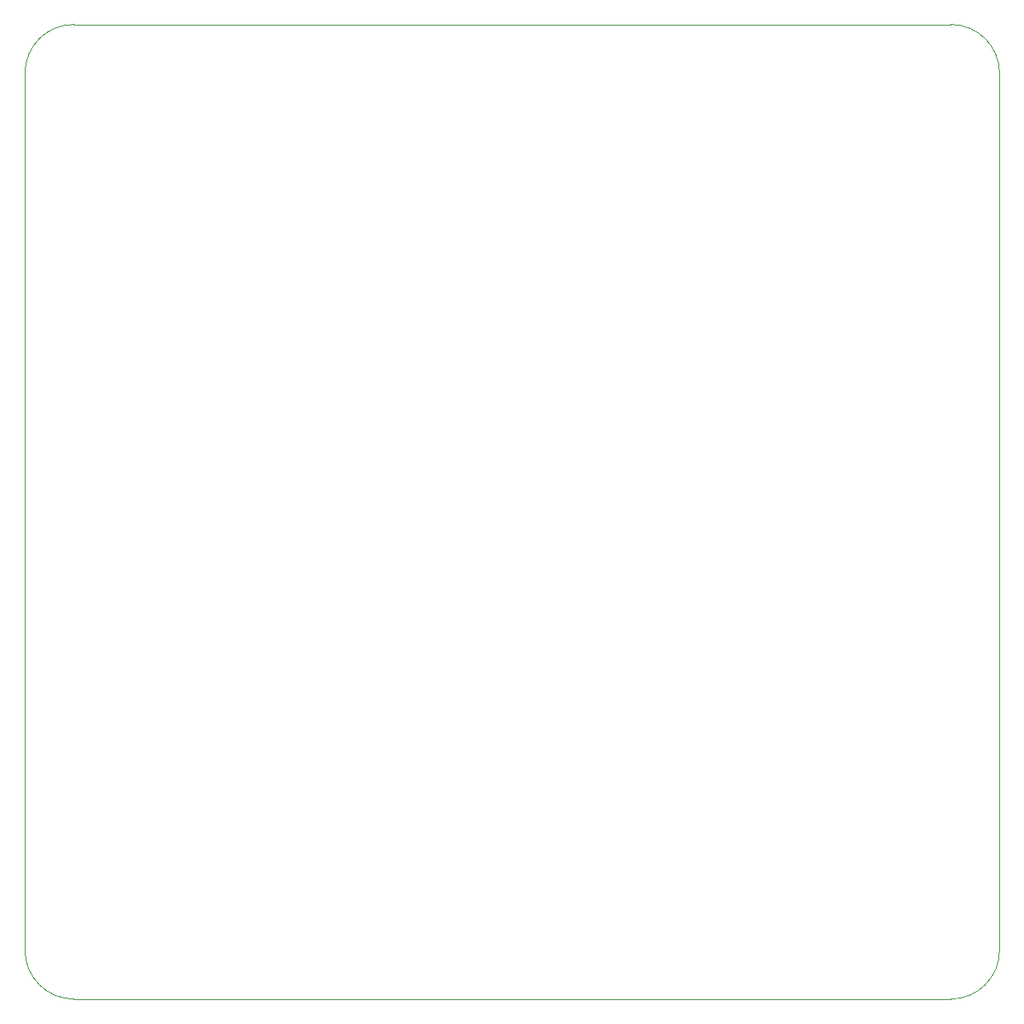
<source format=gbr>
G04 #@! TF.GenerationSoftware,KiCad,Pcbnew,6.0.0-rc1-unknown-5edf350~66~ubuntu18.10.1*
G04 #@! TF.CreationDate,2019-02-07T09:44:38-05:00
G04 #@! TF.ProjectId,UPS,5550532e-6b69-4636-9164-5f7063625858,rev?*
G04 #@! TF.SameCoordinates,Original*
G04 #@! TF.FileFunction,Profile,NP*
%FSLAX46Y46*%
G04 Gerber Fmt 4.6, Leading zero omitted, Abs format (unit mm)*
G04 Created by KiCad (PCBNEW 6.0.0-rc1-unknown-5edf350~66~ubuntu18.10.1) date 2019-02-07 09:44:38*
%MOMM*%
%LPD*%
G04 APERTURE LIST*
%ADD10C,0.120000*%
G04 APERTURE END LIST*
D10*
X100000000Y-95000000D02*
G75*
G02X95000000Y-100000000I-5000000J0D01*
G01*
X5000000Y-100000000D02*
G75*
G02X0Y-95000000I0J5000000D01*
G01*
X0Y-5000000D02*
G75*
G02X5000000Y0I5000000J0D01*
G01*
X95000000Y0D02*
G75*
G02X100000000Y-5000000I0J-5000000D01*
G01*
X100000000Y-5000000D02*
X100000000Y-95000000D01*
X0Y-5000000D02*
X0Y-95000000D01*
X5000000Y-100000000D02*
X95000000Y-100000000D01*
X5000000Y0D02*
X95000000Y0D01*
M02*

</source>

+===+

◆ WORK TO COMPLETE: From the data above, count the lines that contain "LIST" and write only that count.

◆ ANSWER FOR THE TASK: 2